| Task statement |
When you reach the line containing "データベースの接続方法の修正, status: アイデア -> リリース" in the entries below, begin reproducing lines exactly, and stop once the line containing "既存のページにタイトルをつける, due: Sep 23 -> Sep 20" is done.

| Data supplied |
▬▬▬▬▬▬▬▬▬▬

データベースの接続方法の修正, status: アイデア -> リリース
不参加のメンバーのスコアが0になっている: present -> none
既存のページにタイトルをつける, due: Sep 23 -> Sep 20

▬▬▬▬▬▬▬▬▬▬

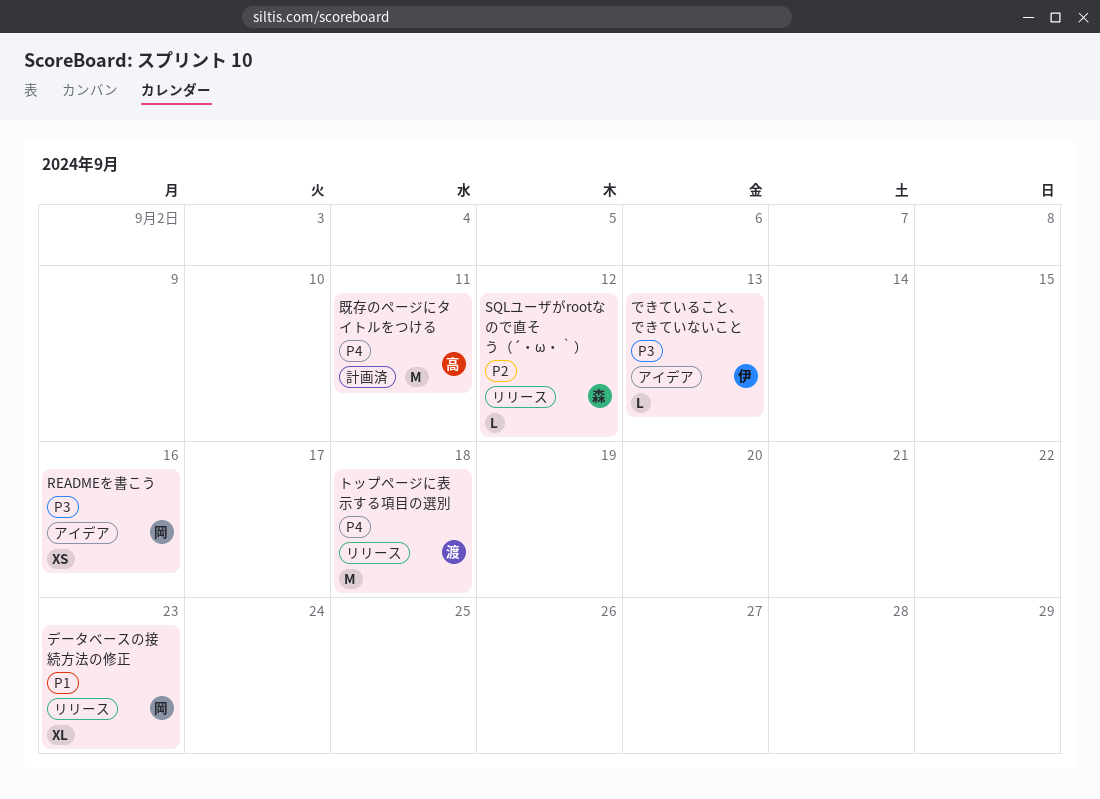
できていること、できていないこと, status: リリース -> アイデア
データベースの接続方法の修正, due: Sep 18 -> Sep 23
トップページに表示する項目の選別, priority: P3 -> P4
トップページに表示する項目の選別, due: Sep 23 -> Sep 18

▬▬▬▬▬▬▬▬▬▬

| Expected output |
データベースの接続方法の修正, status: アイデア -> リリース
不参加のメンバーのスコアが0になっている: present -> none
既存のページにタイトルをつける, due: Sep 23 -> Sep 20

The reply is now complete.